Kesari
- Type: Weekly newspaper
- Owner: Kesari Mahratta Trust
- Founder: Bal Gangadhar Tilak
- Publisher: Kesari Mahratta Trust
- Founded: 4 January 1881; 145 years ago
- Language: Marathi
- Sister newspapers: Mahratta
- Website: www.dailykesari.com

= Kesari (Marathi newspaper) =

Indian Marathi-language newspaper

Kesari is an Indian Marathi language newspaper which was founded on 4 January 1881 by Bal Gangadhar Tilak, a self-rule activist in the Indian independence movement. Through Kesari, Tilak criticised British colonial policies, while promoting both Hindu nationalism and Hindu–Muslim unity. He was twice tried and imprisoned for sedition, in 1897 and 1908, for articles deemed inflammatory. Between 1924 and 1935, Kesari regularly published articles and editorials supporting Italian fascism, Benito Mussolini, and fascist Italy. By the 1940s, Kesari had become the newspaper of the Hindu Mahasabha, a far-right Hindutva political party, and of the Rashtriya Swayamsevak Sangh, a Hindutva paramilitary organisation.

== History ==
=== Origins ===

The first edition of Kesari

Kesari was established on 4 January 1881 by Bal Gangadhar Tilak, a self-rule activist in the Indian independence movement. One of two weekly newspapers established by Tilak, Kesari was published in the Marathi language, while its counterpart, Mahratta, was published in English. Tilak wrote several articles in Kesari, on issues such as land tenure and revenue, war expenditure, high salaries paid to British officials, and the colonial exploitation of Indian resources. A Hindu nationalist who nevertheless supported Hindu-Muslim unity, Tilak sought to create a Hindu public sphere. Many Kesari editorials described how this sphere was formed and mobilised through religious events, in an attempt to create a shared and cohesive national culture.

In 1897, Tilak was tried and imprisoned for sedition on the basis of views he had expressed in Kesari.

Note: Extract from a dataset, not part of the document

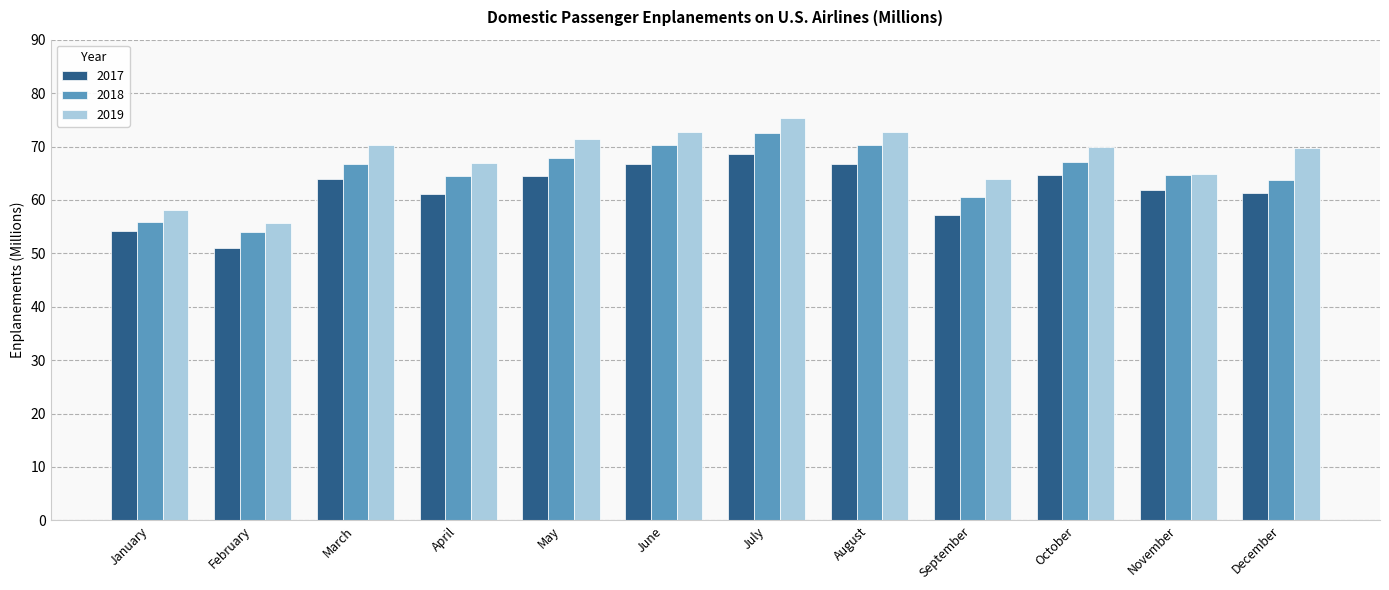

What is the average value of the 2019 series?

67.6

The prosecution was triggered by his violent rhetoric in relation to the assassination of two plague officials, W. C. Rand and Charles Ayerst; the assassinations had occurred following the Bombay plague epidemic, after which Tilak had counselled the "murder of Europeans". In 1908, Tilak was again tried and imprisoned for sedition, when his articles in Kesari defended the Muzaffarpur bombings which had led to the Alipore bomb case. On both occasions of his imprisonment, Narasimha Chintaman Kelkar assumed the role of editor.

At one time such oppression gave rise to small insurrections in England; and it was only when the people of that country rose in rebellion, and, after dethroning the King, introduced constitutional rule that no occasion was left for them to resort to violent means for effecting administrative reform.
— Bal Gangadhar Tilak, 12 May 1908

=== Support of Italian fascism ===
From 1924 to 1935, Kesari regularly published articles and editorials in support of Italian fascism, Benito Mussolini, and fascist Italy. Across a series of editorials, the newspaper depicted Italy's transition from a liberal government to a fascist dictatorship as a move from anarchy to order. Mussolini's political reforms, particularly the shift from elected members of parliament to nominated ones and the substitution of parliament itself with the Grand Council of Fascism, were also praised considerably.

D. V. Tahmankar, the London correspondent of Kesari, was a known admirer of Mussolini. In 1927, he published a biography entitled 'Muslini ani Fashismo' (lit. 'Mussolini and Fascism'). The book detailed the organisation of the fascist state, the fascist social system, the fascist ideology, and Italy's recent history. The entirety of the final chapter was dedicated to fascist society and its institutions, notably the youth organisations. A lengthy Kesari article, entitled 'Italy and the Young Generations' and published on 13 August 1929, claimed that Italy's youth had taken over the leadership of the country from the older generations, resulting in what it described as a "fast ascent of Italy in every field". The discipline attributed to the Italian youth was explained as the product of strong and widespread religious sentiments, close attachment to the family, and respect for traditional values; these values were defined through the rejection of divorce and those who remained unmarried, and the denial of women’s right to vote, with women depicted as having no role beyond the home.

=== Association with Hindutva ===
By the 1940s, Kesari had become associated with the Hindutva movement, serving as the newspaper of both the Hindu Mahasabha, a far-right Hindutva political party, and the Rashtriya Swayamsevak Sangh, a Hindutva paramilitary organisation.

== Management ==
Kesari is owned and managed by the Kesari Mahratta Trust, established on the same day as the newspaper and run by Tilak's family. The trust instituted the Lokmanya Tilak National Award for Excellence in Journalism, first awarded to Vir Sanghvi on 4 January 2009.